WHAT THE EXERCISE ASKS: Your task is to find every line of the listing that includes "algorithm" and copy it.

TASK INPUTS:
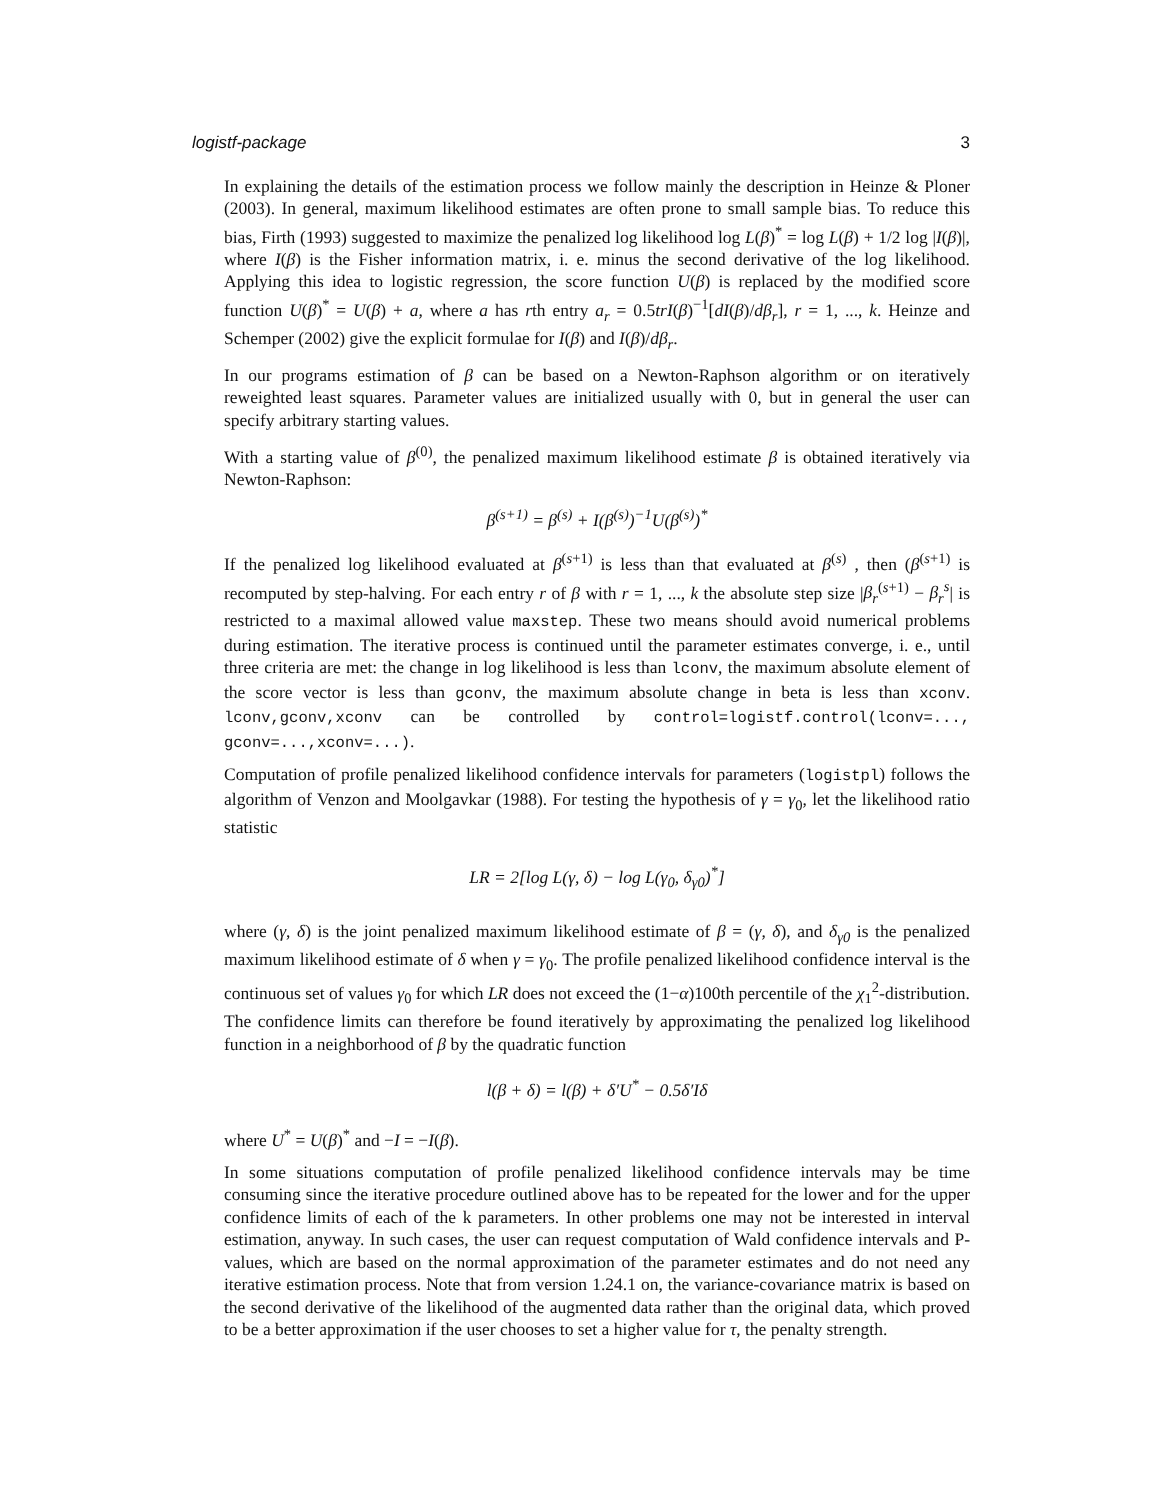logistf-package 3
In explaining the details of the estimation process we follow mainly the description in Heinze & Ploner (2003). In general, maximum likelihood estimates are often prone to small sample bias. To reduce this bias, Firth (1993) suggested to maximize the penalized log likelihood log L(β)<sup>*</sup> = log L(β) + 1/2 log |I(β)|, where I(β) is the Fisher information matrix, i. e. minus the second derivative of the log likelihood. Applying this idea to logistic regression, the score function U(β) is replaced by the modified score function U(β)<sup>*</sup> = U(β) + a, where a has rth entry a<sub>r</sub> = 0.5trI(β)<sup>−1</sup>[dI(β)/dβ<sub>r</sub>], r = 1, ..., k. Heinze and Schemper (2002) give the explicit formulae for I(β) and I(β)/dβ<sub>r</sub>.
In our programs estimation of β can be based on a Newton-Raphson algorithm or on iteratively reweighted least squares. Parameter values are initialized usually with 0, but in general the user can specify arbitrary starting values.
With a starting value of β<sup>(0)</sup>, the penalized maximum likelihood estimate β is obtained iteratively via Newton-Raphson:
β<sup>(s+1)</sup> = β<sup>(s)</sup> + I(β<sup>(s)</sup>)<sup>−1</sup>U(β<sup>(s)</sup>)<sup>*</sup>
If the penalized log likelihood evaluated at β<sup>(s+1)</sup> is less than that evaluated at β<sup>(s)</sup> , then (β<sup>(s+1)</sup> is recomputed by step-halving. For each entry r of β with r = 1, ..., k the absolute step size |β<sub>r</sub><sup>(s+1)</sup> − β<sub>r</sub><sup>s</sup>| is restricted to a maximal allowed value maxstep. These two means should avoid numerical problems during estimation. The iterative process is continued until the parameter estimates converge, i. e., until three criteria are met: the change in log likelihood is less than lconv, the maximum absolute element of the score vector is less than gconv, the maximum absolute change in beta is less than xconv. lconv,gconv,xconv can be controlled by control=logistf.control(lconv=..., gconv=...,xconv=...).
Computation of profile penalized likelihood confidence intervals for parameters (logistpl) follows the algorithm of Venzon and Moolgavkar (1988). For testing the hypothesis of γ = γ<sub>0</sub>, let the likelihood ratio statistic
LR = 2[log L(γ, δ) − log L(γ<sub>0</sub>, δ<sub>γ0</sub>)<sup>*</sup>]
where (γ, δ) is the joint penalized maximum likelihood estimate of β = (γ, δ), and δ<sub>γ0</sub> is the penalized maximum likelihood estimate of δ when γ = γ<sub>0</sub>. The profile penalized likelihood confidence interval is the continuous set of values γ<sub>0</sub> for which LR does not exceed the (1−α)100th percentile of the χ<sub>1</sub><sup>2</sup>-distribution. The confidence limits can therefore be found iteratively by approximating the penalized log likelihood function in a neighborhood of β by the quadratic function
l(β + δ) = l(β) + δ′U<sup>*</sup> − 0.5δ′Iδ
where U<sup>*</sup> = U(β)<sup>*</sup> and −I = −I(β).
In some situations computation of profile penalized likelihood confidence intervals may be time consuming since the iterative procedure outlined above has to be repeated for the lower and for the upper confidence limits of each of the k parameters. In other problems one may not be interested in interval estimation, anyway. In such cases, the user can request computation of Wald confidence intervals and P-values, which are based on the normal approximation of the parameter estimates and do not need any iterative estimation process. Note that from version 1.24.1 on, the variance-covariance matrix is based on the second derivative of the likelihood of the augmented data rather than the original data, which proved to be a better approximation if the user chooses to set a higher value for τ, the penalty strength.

THE ANSWER:
In our programs estimation of β can be based on a Newton-Raphson algorithm or on iteratively reweighted least squares. Parameter values are initialized usually with 0, but in general the user can specify arbitrary starting values.
Computation of profile penalized likelihood confidence intervals for parameters (logistpl) follows the algorithm of Venzon and Moolgavkar (1988). For testing the hypothesis of γ = γ<sub>0</sub>, let the likelihood ratio statistic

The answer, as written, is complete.